Ich dagegen bin hellwach. Nach der ersten Aufregung hat sich das schlechte Gewissen eingestellt. Ich habe heute eine Grenze überschritten, zum ersten Mal in meinem Leben als Ehefrau. Das ist kein harmloser Flirt. Ich war mit einem fremden Mann intim. Und nicht nur das: Ich habe es genossen. Und kann an nichts anderes mehr denken, ich bin wie im Fieber.
Auf dem Heimweg habe ich noch am Einkaufsmarkt angehalten. Ich war aufgewühlt und konfus und doch so wunderbar lebendig. Ich habe eingekauft, wie ich es immer tue. Gemüse, Obst, Milch, gesunde Dinge für meine Familie. Dabei habe ich hierhin gelächelt und dorthin, flüchtige Bekannte und Nachbarn begrüßt und mich unauffällig auffällig verhalten. Ich war überhaupt nicht ich selbst. Aber niemand schien es zu bemerken.
Auch Andreas nicht. Als ich ihm am Abend ein Schnitzel vorsetzte, hat er es ohne erkennbare Veränderung und mit unverändert gutem Appetit verspeist.
Jetzt höre ich sein gleichmäßiges Atmen, spüre seine ruhige Präsenz, und mein Herz zieht sich schmerzhaft zusammen. Was habe ich getan?

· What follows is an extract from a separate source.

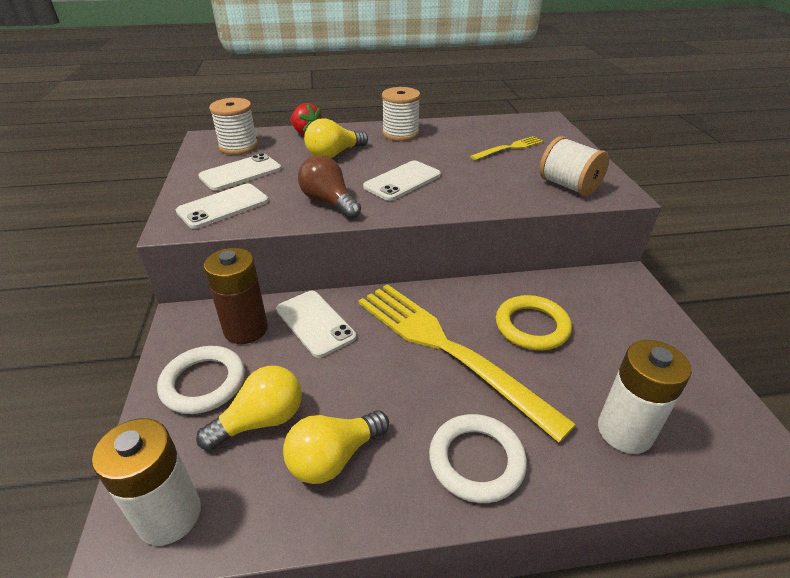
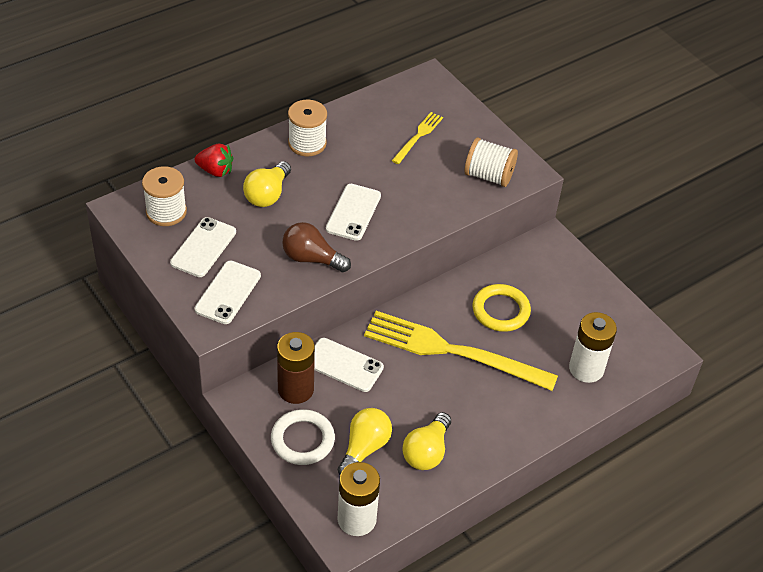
camera: 30 degrees left, 10 degrees up
white ring [429,414,527,503] -> none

Andreas ist mit sich im Reinen, seine Welt ist klar und heil. Er lebt genau das Leben, das er leben möchte. Und ich bin ein Teil davon. Er liebt mich. Er liebt auch unsere Kinder, er liebt sogar seinen Job. Und vermutlich auch seinen Tennis-Club. Alles ist so, wie er es sich vorgestellt hat. Für ihn ist alles gut. Für ihn ist die Welt, so wie sie ist, gut. Aber meine Bedingungen sind doch die gleichen. Warum kann es dann für mich nicht auch so sein? Irgendwann spät in der Nacht gleite ich endlich in den Schlaf. Und schon ist er wieder da, der Traum, der mich quält. Ein nicht zu greifender Feind. Kurz vor Tagesanbruch werde ich von meiner Angst geweckt. Sie hat mich im Griff.
15
Das Büro ist völlig überheizt. Sonja ist erkältet und hat die Thermostate auf Höchsttemperatur gestellt. Ich verzichte auf Kaffee und hole mir stattdessen ein Glas Wasser. »Bleib doch zu Hause, wenn es dir so schlecht geht«, sage ich und meine es nur gut.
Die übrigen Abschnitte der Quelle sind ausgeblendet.